*ABOUT THIS TASK*.
What you return should match the records below exactly.

*AVAILABLE DATA*.
○ ○ ○ ○ ○ ○ ○
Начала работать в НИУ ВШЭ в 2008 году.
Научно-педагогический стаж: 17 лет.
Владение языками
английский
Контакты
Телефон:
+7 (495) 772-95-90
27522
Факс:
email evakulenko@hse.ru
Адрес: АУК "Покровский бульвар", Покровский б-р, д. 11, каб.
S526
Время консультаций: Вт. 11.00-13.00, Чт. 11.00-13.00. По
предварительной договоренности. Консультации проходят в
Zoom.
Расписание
○ ○ ○ ○ ○ ○ ○
*REPLY TO THE EXERCISE*.
Начала работать в НИУ ВШЭ в 2008 году.
Научно-педагогический стаж: 17 лет.
Владение языками
английский
Контакты
Телефон:
+7 (495) 772-95-90
27522
Факс:
email evakulenko@hse.ru
Адрес: АУК "Покровский бульвар", Покровский б-р, д. 11, каб.
S526
Время консультаций: Вт. 11.00-13.00, Чт. 11.00-13.00. По
предварительной договоренности. Консультации проходят в
Zoom.
Расписание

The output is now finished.